Over the winter, I was certain that I wanted to hike the JdF, but that rating, “very difficult,” kept raising its head. The 10 km kept growing in difficulty in my head, getting longer, higher, and more wild. I thought about it, and the more I thought about it, the worse it got. So facing it on my second day out, well, I was not happy. In fact, I was very nervous.
When planning the hike, I had set aside 6-8 hours for this section of the trail. My thinking was to hike to the halfway point (or better, if I was lucky/strong enough) and then break for a good lunch and maybe a short nap before taking on the second half. I was looking forward to having finished this section, but I wasn't looking forward to doing the actual hiking. I ate breakfast, refilled my water bottles, and was on the trail just after 8:00 am.—and was on the beach at Chin at 12:30pm.
It's not that the hike wasn't hard, it was. It just wasn't brutal, and nowhere near as hard as I'd built it up to be in my mind. Going back over the map, I see that the trail never gets more than about 100 metres above the beach—only two-thirds the maximum height on the Chin to Sombrio section. I can't really figure out why it's rated as “very difficult,” except that its twice as long as the Chin-Sombrio section.
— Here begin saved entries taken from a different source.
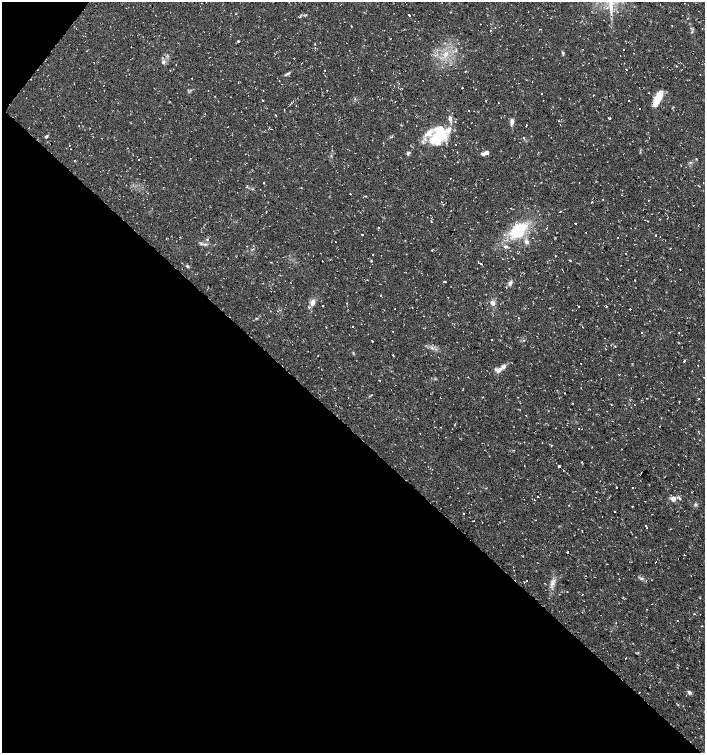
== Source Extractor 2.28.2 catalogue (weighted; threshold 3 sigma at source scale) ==
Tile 9 of 4 x 4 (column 1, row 3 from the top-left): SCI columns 233-1638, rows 1501-3001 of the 6025 x 6006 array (HDU 1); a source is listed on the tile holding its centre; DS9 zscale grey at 2 x 2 block average (1 PNG px = mean of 2 x 2 image px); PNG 707 x 755 px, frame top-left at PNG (2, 2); no overlay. Shown black and unused: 44% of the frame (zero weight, under 2 of 3 exposures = <1% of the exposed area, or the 3 px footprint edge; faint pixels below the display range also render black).
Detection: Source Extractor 2.28.2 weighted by HDU 2 'WHT'; one run over the whole footprint, this tile lists its part. Background 0.0323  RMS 0.004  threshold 0.018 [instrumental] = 3 sigma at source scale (4.5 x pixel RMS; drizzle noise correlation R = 1.50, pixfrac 1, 0.0396/0.0396 arcsec/px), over >= 5 px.
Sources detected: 180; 1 inside a brighter object's white glare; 18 cosmic-ray / hot-pixel residue — not listed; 7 inside a brighter listed object's ellipse — not listed separately; the other 154 listed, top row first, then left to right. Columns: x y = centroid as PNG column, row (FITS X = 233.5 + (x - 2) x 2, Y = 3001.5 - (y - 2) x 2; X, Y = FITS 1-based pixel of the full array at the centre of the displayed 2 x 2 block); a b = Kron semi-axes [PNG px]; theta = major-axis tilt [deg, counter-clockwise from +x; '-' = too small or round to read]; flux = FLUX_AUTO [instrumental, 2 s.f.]
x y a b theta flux
528 12 2 2 - 1.5
414 14 2 2 - 0.39
409 15 2 2 - 2.2
481 24 2 2 - 0.81
490 30 2 2 - 0.41
238 41 2 2 - 0.8
582 49 2 2 - 0.47
624 49 2 2 - 0.5
563 53 6 3 -81 1.2
634 53 2 2 - 1
446 54 8 4 62 4.9
435 55 3 2 - 0.82
293 59 2 2 - 0.36
163 62 5 4 - 1.9
624 63 2 2 - 0.81
676 66 2 2 - 0.57
626 69 2 2 - 1.4
170 70 2 2 - 0.36
287 74 8 2 27 1.6
192 78 2 2 - 0.33
462 87 2 2 - 0.54
476 89 2 2 - 0.42
208 90 2 2 - 0.33
648 93 2 2 - 0.37
542 94 2 2 - 0.6
593 95 3 2 - 0.38
657 99 16 5 63 24
263 100 2 2 - 0.62
543 100 2 2 - 0.29
498 103 2 2 - 0.41
296 105 2 2 - 0.87
639 108 2 2 - 0.58
469 111 2 2 - 1.6
275 115 2 2 - 2.1
450 118 7 5 -88 3.3
609 118 2 2 - 1.8
512 121 7 4 89 4.1
558 121 2 2 - 0.42
526 125 2 2 - 1.3
272 129 2 2 - 0.33
46 136 4 3 - 1.5
441 136 33 15 19 38
531 136 2 2 - 0.31
523 138 2 2 - 0.84
69 145 2 2 - 0.85
70 149 2 2 - 0.4
486 152 6 4 -7 2.8
408 153 5 4 - 1.7
696 159 3 2 - 0.54
139 160 2 2 - 1.5
74 161 2 2 - 0.49
450 178 2 2 - 0.38
263 183 2 2 - 2.3
534 186 2 2 - 0.28
252 189 4 2 - 0.66
148 193 2 2 - 0.71
350 194 2 2 - 1.3
648 200 2 2 - 0.36
592 202 3 2 - 0.44
443 204 3 2 - 0.56
511 208 2 2 - 0.29
560 212 2 2 - 0.5
477 222 2 2 - 0.33
575 223 2 2 - 3.6
518 230 19 13 38 41
362 235 2 2 - 2.2
656 235 2 2 - 1.8
618 238 2 2 - 0.32
207 240 3 2 - 1.7
526 242 6 5 - 3.3
505 247 5 3 - 1.5
670 248 2 2 - 1.8
432 250 2 2 - 0.77
625 253 2 2 - 0.31
373 255 2 2 - 0.53
555 256 2 2 - 2.2
514 259 2 2 - 0.32
570 260 3 2 - 0.69
322 261 2 2 - 2.2
478 262 2 2 - 1.1
481 264 2 2 - 2.7
187 266 4 3 - 1.4
445 281 3 2 - 1
510 283 8 4 41 2.5
447 297 2 2 - 0.29
312 303 7 5 75 5.1
346 303 2 2 - 0.65
493 303 7 5 -53 3.5
323 306 2 2 - 3.2
579 306 2 2 - 0.45
412 307 2 2 - 0.48
394 309 2 2 - 0.62
630 309 2 2 - 12
423 316 2 2 - 0.33
518 318 2 2 - 1.3
614 322 2 2 - 0.31
582 326 2 2 - 1.5
353 327 2 2 - 0.79
393 331 2 2 - 1.2
642 332 2 2 - 3.7
679 333 2 2 - 3.6
524 340 3 2 - 0.52
372 341 2 2 - 1.6
615 346 3 2 - 0.45
606 349 3 2 - 0.34
353 353 3 2 - 0.66
393 355 3 2 - 0.51
684 361 2 2 - 1.3
698 365 2 2 - 1.2
499 370 8 5 40 4.1
379 380 2 2 - 0.7
482 397 2 2 - 0.35
647 398 2 2 - 0.45
699 399 2 2 - 2.3
526 415 2 2 - 0.63
579 428 2 2 - 0.91
420 433 2 2 - 0.88
542 442 2 2 - 0.37
551 445 3 2 - 0.4
678 464 2 2 - 0.44
559 466 2 2 - 70
641 473 2 2 - 1.2
616 487 2 2 - 1.6
632 487 2 2 - 0.57
457 488 2 2 - 0.28
692 492 2 2 - 0.44
538 497 2 2 - 2.1
673 499 6 5 - 4.7
680 499 3 3 - 0.84
696 504 4 2 - 0.97
569 505 2 2 - 1.7
632 507 2 2 - 0.59
614 511 2 2 - 1.1
463 513 2 2 - 1.4
473 521 2 2 - 0.79
645 525 2 2 - 1.4
647 528 2 2 - 1.3
582 531 2 2 - 0.47
567 552 2 2 - 7.5
684 555 2 2 - 0.73
656 562 2 2 - 3
606 564 2 2 - 0.92
642 578 5 2 - 1.1
527 581 2 2 - 0.64
524 582 2 2 - 0.37
552 583 8 4 90 3.6
567 592 2 2 - 0.42
582 594 2 2 - 0.4
694 614 2 2 - 0.84
677 620 2 2 - 1.4
701 626 2 2 - 0.61
626 658 2 2 - 2.6
689 692 6 4 -50 1.9
678 704 2 2 - 0.63
Diffuse or blended objects may show on this block-average render without a row.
Beautiful, though. Some points look down on some lovely looking beaches, although there is no land access to them. My timing was apparently off, though. The couple who left 10 minutes behind me kept seeing Grey whales at the lookout points, while I only saw one seal lazing about while hunting the near-shore. The couple figured it was the same whales, moving down the coastline at about the same speed that they were. Mostly I was seeing the slugs, spiders and millipedes along the trail.
Slugs on the end of a log
This actually makes sense; I was more focused on the microcosm rather than the macrocosm (well, maybe not the micro-, but at least the “small-cosm”), just as the outward journey of the hike was reflecting the more inner-directed journey I was on. There was a tremendous amount of inner monologue going on in my head, liberated by the physical demands of the hike. It was very difficult to achieve the state of inner silence, of “just being” while hiking.
I also spotted a couple of red squirrels along the trail. At first I thought they were immature greys, but as I got a better look, I realized my mistake. The Grey squirrels are an imported, invasive species that are driving the red's out of their traditional territory, driving down their numbers until they are a threatened species in Canada.
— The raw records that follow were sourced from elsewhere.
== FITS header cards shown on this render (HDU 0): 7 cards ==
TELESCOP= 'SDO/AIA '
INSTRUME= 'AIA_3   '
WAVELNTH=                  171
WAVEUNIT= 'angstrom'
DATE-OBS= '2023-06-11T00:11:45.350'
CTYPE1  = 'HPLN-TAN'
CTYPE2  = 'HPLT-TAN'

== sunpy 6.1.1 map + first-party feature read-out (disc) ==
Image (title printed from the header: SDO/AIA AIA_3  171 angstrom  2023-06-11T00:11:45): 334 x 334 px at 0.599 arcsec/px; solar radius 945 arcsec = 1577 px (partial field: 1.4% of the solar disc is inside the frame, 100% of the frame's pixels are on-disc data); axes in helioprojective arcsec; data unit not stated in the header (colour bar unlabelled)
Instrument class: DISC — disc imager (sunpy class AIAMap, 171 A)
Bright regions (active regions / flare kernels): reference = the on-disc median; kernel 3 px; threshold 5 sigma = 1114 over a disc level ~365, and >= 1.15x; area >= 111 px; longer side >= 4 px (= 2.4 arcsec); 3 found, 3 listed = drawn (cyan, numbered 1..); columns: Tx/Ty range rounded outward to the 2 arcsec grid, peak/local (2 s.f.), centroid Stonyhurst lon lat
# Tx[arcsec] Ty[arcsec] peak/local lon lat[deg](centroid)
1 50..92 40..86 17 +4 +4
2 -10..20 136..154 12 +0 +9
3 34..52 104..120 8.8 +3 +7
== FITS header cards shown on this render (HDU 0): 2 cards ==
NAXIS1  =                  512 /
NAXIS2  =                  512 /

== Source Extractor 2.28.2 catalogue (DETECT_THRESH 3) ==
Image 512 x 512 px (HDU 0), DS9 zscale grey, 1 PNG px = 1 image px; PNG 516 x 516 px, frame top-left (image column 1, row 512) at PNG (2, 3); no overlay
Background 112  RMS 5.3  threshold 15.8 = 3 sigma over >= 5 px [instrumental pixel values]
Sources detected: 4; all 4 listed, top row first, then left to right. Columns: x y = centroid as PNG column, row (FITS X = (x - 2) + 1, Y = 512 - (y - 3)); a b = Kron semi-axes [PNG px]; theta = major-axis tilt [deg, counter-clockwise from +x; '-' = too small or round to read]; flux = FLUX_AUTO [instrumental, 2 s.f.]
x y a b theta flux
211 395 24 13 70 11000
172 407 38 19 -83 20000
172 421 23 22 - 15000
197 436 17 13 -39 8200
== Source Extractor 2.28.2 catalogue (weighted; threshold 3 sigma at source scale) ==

This should actually be a self-limiting problem; the Red squirrels are small (about half the size of the Greys) and are supposed to taste bad. But the Greys are not only larger, but are actually quite tasty. So one could eat local and help re-balance the local environment. But just as with the feral rabbits up at the University of Victoria, there's the Bambi factor at play. People don't want to kill anything cute. And they certainly don't want anyone else to kill anything that's cute. The fact that both the Grey squirrels and the rabbits are massively destructive bits of unharvested protein that would be better in a stew pot than running around loose, doesn't matter. They're cute, and mustn't be killed. Just ask the seal hunters about how that plays out (okay, the seal hunt is based on false reasoning and is pretty stupid, but the opposition isn't based on sense, but the Bambi factor—which is why pictures of big-eyed whitecoats are used by the opposition, even though the whitecoat harvest was banned decades ago).
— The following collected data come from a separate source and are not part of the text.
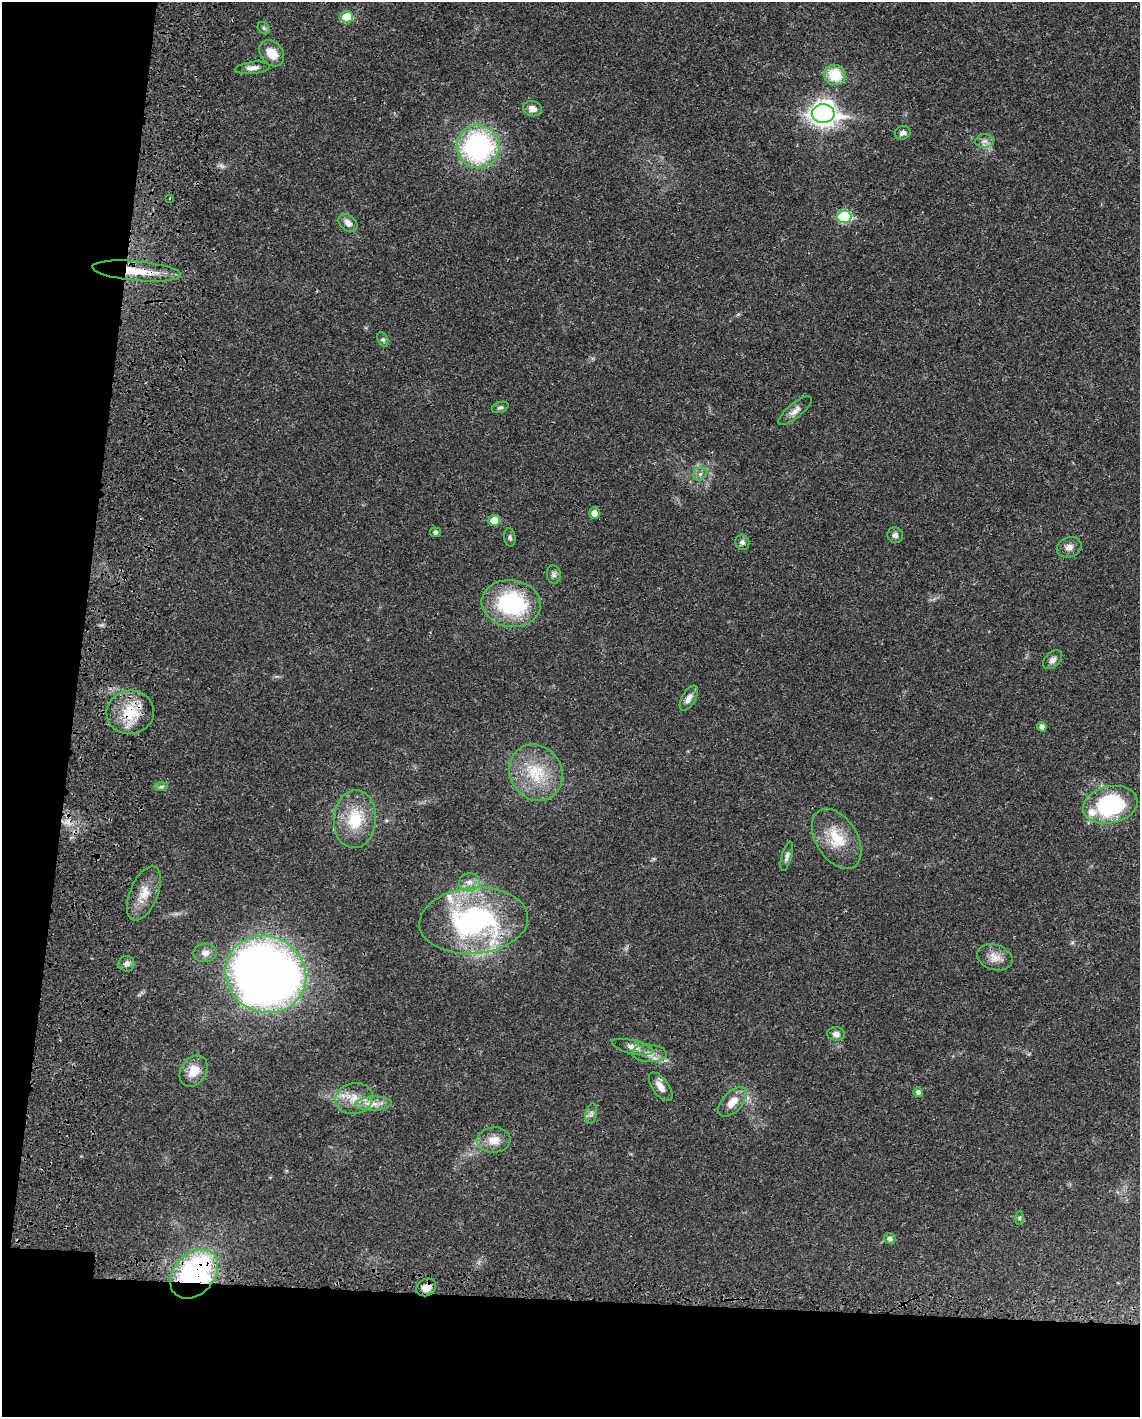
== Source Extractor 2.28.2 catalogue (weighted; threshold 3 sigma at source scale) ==
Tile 9 of 4 x 3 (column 1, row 3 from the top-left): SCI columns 92-1229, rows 259-1673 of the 4733 x 4651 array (HDU 1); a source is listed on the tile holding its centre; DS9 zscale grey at full resolution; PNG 1142 x 1419 px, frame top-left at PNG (2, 2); each listed source drawn as its Kron ellipse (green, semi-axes under 4 px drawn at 4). Shown black and unused: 15% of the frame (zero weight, under 3 of 4 exposures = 7% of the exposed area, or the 3 px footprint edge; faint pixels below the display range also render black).
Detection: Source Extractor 2.28.2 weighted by HDU 2 'WHT'; one run over the whole footprint, this tile lists its part. Background 0.0165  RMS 0.0028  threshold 0.0125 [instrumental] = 3 sigma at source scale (4.5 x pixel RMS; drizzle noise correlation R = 1.50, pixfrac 1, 0.05/0.05 arcsec/px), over >= 5 px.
Camping on Chin Beach isn't the same as it was ten months ago; then I was alone until the morning, when who surfers appeared out of the bush at 7:30am. Now, early June and there are well over a dozen hikers in the campsites tonight. The mountains across the Strait are sheathed in mist all day—a mist that turns out to be smoke drifting down from forest fires hundreds of kilometres north of us. As if to relieve my frustration at being so crowded when I would rather be alone, I spot whales spouting off the point a kilometre or so northwest of the campsite.